Bem é que eu na Tailândia sou sempre um pobre do fiel amigo...
Como não há comunidade portuguesa...não há bacalhau!
O Ministro Sousa Franco era uma personalidade que cativava as pessoas ao primeiro contacto. Dentro dele e na minha análise não estava perante mim um Ministro ou o proeminente Prof. Universitário que o era, mas sim um HOMEM onde não se notava, aquelas vaidades de ministro a que me habituei a conhecer em Banguecoque durante a minha longa vivência nesta cidade.
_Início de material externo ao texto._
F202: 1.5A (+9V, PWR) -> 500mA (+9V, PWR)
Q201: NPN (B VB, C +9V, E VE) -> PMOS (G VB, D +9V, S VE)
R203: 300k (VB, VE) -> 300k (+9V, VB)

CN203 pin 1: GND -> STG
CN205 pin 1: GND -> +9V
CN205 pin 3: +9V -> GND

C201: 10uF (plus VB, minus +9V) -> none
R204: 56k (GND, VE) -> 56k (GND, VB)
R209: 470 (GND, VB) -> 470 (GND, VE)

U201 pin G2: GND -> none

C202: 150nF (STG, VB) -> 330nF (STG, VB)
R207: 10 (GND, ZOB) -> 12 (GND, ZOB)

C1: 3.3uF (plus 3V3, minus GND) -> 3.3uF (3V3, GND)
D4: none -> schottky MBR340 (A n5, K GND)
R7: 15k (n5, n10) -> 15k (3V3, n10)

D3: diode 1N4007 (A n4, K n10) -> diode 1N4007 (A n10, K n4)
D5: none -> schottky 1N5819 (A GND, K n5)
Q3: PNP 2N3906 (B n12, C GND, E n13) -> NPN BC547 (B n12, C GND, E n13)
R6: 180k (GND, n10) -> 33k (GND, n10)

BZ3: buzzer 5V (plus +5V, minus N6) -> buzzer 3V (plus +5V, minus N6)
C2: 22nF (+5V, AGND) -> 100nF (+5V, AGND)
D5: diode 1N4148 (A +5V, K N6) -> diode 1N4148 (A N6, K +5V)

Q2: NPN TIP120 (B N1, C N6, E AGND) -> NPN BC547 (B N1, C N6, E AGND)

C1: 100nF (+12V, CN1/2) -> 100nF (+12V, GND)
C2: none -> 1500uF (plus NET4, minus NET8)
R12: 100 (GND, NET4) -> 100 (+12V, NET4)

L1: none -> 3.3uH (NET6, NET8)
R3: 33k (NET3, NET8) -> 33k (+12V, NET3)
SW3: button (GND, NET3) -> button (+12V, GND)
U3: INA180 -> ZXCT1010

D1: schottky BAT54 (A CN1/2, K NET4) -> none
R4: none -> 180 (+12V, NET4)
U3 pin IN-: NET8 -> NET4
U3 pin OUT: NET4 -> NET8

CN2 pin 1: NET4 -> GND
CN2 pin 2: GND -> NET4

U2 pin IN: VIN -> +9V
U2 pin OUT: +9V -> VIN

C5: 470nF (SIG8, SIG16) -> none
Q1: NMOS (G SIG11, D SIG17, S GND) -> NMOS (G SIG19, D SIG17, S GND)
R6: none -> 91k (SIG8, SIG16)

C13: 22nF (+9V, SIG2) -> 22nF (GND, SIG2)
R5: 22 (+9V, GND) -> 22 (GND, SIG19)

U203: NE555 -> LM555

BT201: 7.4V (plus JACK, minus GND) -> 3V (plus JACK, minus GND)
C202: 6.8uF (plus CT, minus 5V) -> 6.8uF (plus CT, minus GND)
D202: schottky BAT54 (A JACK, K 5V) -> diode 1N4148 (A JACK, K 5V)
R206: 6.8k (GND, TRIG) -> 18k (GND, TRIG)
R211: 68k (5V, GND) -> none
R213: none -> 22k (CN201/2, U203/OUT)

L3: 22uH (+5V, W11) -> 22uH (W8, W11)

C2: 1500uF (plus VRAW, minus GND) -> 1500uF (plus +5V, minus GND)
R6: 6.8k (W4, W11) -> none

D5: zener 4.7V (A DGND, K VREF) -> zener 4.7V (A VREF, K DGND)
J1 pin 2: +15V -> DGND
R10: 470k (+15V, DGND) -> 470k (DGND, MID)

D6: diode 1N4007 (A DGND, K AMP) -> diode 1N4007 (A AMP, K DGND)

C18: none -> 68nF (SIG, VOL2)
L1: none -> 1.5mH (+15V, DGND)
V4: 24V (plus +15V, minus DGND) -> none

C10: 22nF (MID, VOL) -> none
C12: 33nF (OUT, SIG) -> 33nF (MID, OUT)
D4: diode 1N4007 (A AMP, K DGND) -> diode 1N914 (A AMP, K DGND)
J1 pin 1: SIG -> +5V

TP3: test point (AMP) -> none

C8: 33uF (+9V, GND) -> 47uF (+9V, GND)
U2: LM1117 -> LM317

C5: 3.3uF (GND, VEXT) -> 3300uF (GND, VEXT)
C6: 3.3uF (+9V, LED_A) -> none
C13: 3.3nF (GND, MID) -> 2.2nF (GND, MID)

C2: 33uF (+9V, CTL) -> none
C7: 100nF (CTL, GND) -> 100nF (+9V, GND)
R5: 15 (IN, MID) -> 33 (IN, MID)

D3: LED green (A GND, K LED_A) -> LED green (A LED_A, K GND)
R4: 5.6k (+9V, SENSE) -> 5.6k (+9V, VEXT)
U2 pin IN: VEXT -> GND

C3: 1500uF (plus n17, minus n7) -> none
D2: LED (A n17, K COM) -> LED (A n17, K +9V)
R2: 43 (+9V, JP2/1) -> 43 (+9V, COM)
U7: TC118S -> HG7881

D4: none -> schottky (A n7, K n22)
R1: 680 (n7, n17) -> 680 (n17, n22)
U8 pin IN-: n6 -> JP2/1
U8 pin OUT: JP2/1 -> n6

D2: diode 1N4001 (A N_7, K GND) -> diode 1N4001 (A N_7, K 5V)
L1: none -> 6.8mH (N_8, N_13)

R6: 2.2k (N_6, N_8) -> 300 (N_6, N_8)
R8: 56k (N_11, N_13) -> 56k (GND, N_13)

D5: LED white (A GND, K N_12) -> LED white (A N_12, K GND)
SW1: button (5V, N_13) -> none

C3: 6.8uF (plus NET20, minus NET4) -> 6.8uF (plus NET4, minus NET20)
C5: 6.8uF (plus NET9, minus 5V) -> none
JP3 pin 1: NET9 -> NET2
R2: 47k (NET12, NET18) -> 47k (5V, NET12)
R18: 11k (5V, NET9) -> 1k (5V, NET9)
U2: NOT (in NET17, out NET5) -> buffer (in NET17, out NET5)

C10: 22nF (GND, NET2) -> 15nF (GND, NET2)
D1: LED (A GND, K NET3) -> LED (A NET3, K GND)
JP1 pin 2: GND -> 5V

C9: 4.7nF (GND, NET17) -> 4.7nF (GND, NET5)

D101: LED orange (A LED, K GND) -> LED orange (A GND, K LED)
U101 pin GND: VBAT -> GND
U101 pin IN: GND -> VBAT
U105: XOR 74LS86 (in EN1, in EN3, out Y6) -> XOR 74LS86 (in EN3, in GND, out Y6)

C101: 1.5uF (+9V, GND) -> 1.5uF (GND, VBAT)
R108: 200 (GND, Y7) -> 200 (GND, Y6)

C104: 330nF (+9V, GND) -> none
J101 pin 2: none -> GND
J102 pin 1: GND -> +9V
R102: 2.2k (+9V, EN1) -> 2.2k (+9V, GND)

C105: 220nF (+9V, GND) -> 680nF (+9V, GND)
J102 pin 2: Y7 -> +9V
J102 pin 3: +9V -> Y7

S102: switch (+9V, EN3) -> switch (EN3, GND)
Estou a ver o Prof. Sousa Franco a rir-se e correrem-lhe duas lágrimas pela face, quando eu (mau contador de história)no decorrer de um almoço no Hotel Sokuthai, contei uma história, real, a da "sopa fria", episódio que aconteceu durante num jantar oferecido pelo Emb. Mesquita de Brito a determinadas indivualidades, portuguesas, onde eu estive sentado.
Ficamos amigos, porque o Prof. Sousa Franco era uma pessoa sem vaidades pessoais e fê-la comigo quando eu não era mais nem menos que um "manga de alpaca" e um mero representante do ICEP.
A Drª Matilde era, como o marido, uma senhora que cativava. Acompanhei-a às compras e pensava eu que iria comprar cortes e mais cortes de seda tailandesa,malas e outras bugigangas, como já tinha visto a outras esposas de ministros...
Enganei-me!
Comprou umas pequenas lembranças e.... Analisem,analisem "regateava" preços de tudo que comprava.
Uma grande senhora.
Minha filha Maria no ano seguinte foi passar férias a Portugal, telefonei à Drª. Matilde para fazer o favor de esperar a minha filha à saida do avião no aeroporto e entregá-la aos meus familiares que a esperavam na gare.
Junto à bagagem de minha filha seguiram raises de flor de lótus do meu jardim.
Os lótus são eternos e espero que se tenham aclimatado no jardim da casa do Prof. Sousa Franco.
Foi terrivel para mim quando vi o Prof. Sousa Franco,através da RTPi, em Matosinhos, entre uma multidão de gente já completamente desfalecido.
Futurei o pior e foi isso. O Prof. Sousa Franco e meu amigo faleceria pouco depois.
Paz à Sua Alma.
Os homens morrem, fisicamente, mas as acções dos bons HOMENS são eternas!